Problem Statement :-
Let's call 0x8140~0x84BE, 0x889F~0x9872, 0x989F~0x9FFC, 0xE040~0xEAA4, 0x8740~0x879C, 0xED40~0xEEFC, 0xFA40~0xFC4B, 0xF040~0xF9FC as range.
I want to validate if input String contains a kanji which is not in the the above range.
Here are examples of input Kanji characters not in the above range with output results :-
龔 --> OK
鑫 --> OK
璐 --> Need Change
Expected result should be "Need Change" for all of them. please help.
Here is a code :-
import java.io.UnsupportedEncodingException;
import java.util.regex.*;
//import java.util.regex.Pattern;
public class RegExpDemo2 {
private boolean validateMnpName(String name) {
try {
byte[] utf8Bytes = name.getBytes("UTF-8");
String string = new String(utf8Bytes, "UTF-8");
byte[] shiftJisBytes = string.getBytes("Shift-JIS");
String strName = new String(shiftJisBytes, "Shift-JIS");
System.out.println("ShiftJIS Str name : "+strName);
final String regex = "([\\x{8140}-\\x{84BE}]+)|([\\x{889F}-\\x{9872}]+)|([\\x{989F}-\\x{9FFC}]+)|([\\x{E040}-\\x{EAA4}]+)|([\\x{8740}-\\x{879C}]+)|([\\x{ED40}-\\x{EEFC}]+)|([\\x{FA40}-\\x{FC4B}]+)|([\\x{F040}-\\x{F9FC}]+)";
if (Pattern.compile(regex).matcher(strName).find()) {
return true;
} else
return false;
}
catch (Exception e) {
e.printStackTrace();
return false;
}
}
public static void main(String args[]) {
RegExpDemo2 obj = new RegExpDemo2();
if (obj.validateMnpName("ロ")) {
System.out.println("OK");
} else {
System.out.println("Need Change");
}
}
}
Your approach cannot work, because a String is Unicode in Java.
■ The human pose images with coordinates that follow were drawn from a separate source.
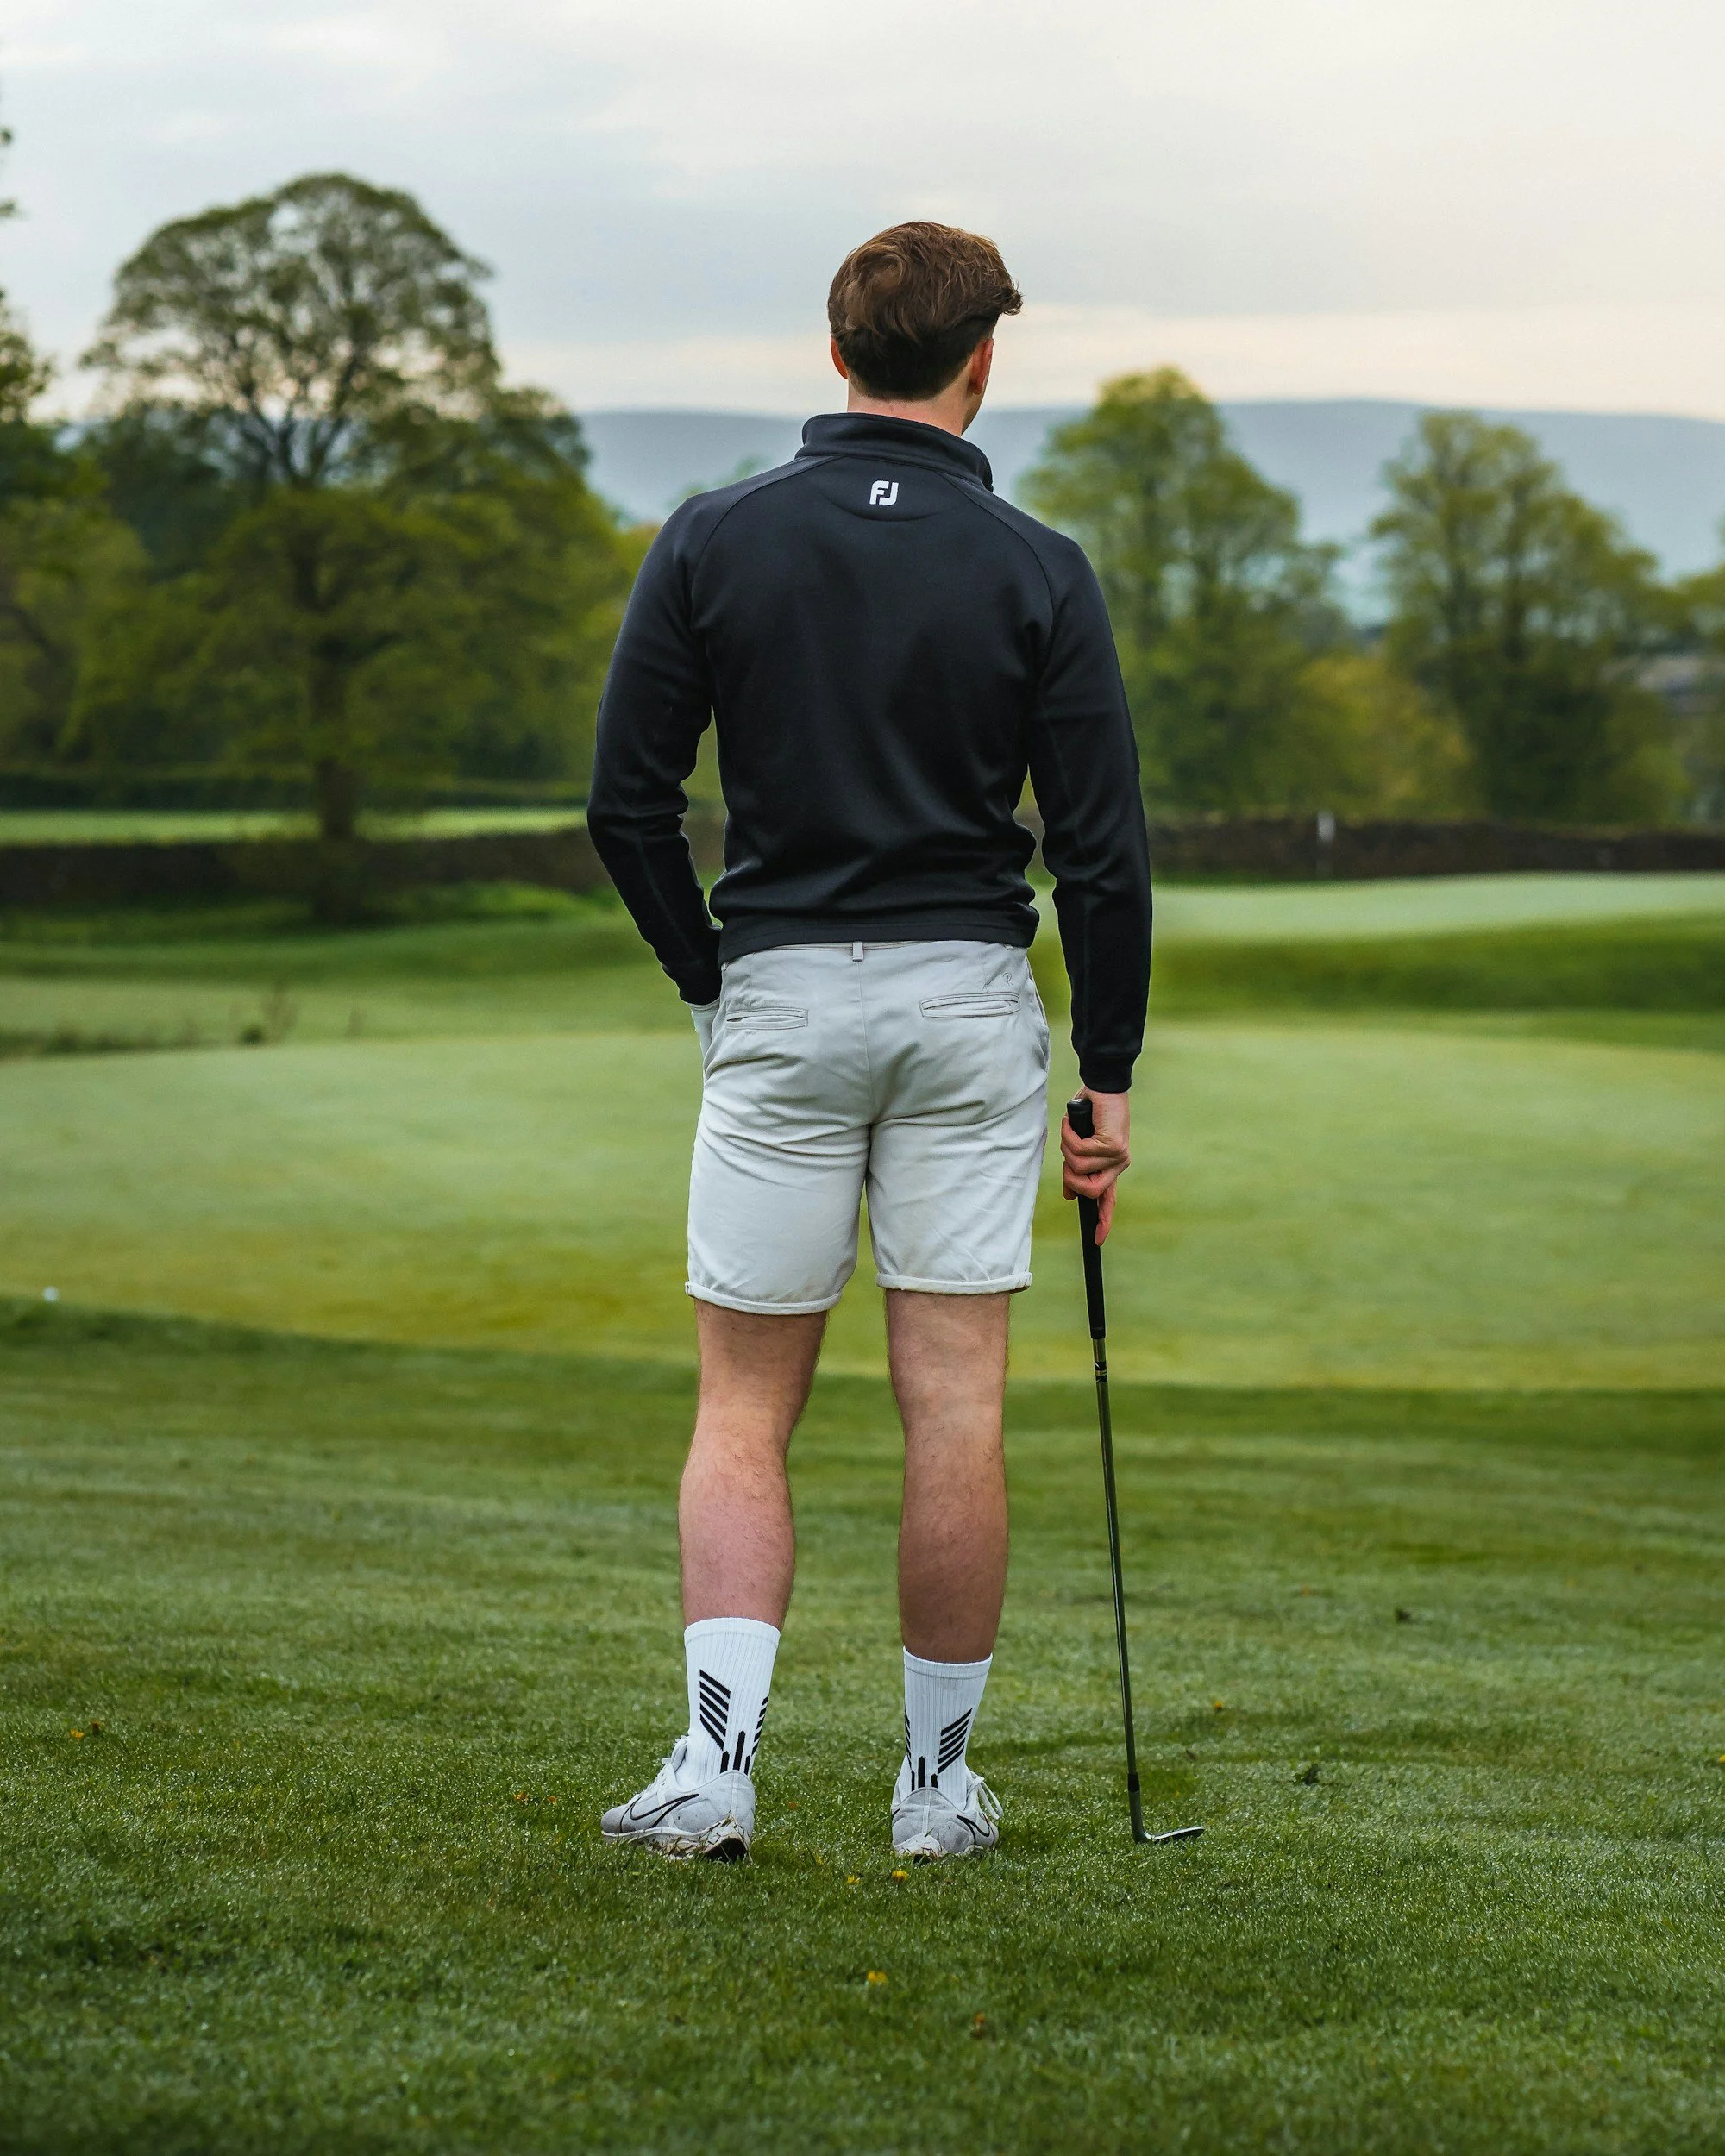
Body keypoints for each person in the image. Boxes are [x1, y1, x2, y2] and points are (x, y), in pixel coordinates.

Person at [586, 222, 1151, 1861]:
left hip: (780, 999)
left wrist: (712, 980)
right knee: (954, 1402)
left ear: (838, 354)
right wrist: (1105, 1076)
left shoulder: (714, 537)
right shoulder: (1038, 565)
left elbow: (628, 808)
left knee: (745, 1407)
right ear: (985, 362)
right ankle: (931, 1794)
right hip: (970, 1006)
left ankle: (714, 1774)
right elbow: (1103, 853)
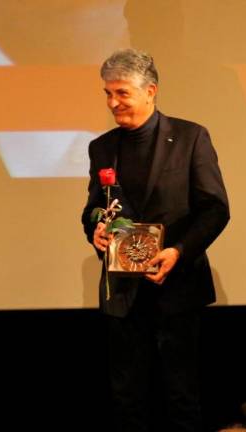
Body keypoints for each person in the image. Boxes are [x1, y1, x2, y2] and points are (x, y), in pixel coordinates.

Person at [81, 48, 230, 432]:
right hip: (123, 294)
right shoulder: (101, 147)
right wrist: (96, 232)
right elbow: (93, 209)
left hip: (177, 288)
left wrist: (178, 252)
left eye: (122, 93)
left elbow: (215, 209)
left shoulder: (191, 138)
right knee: (127, 399)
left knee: (181, 397)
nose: (113, 103)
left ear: (150, 91)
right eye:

As observed by @VGR and myself, a round-trip through a Shift-JIS byte array does not change that. You simply converted Unicode to Shift-JIS and back to Unicode.
There are two approaches possible:
Convert the Java String (which is Unicode) into an array of bytes (in Shift-JIS encoding), and then examine the byte array for the allowed/forbidden values.
Convert the 'allowed' ranges into Unicode (and a single range in Shift-JIS may not be a single range in Unicode) and work with the String representation in Unicode.
Neither way seems pretty, but if you have to use old character codes instead of the not-quite-so-old (only 30 years!) Unicode, this is necessary.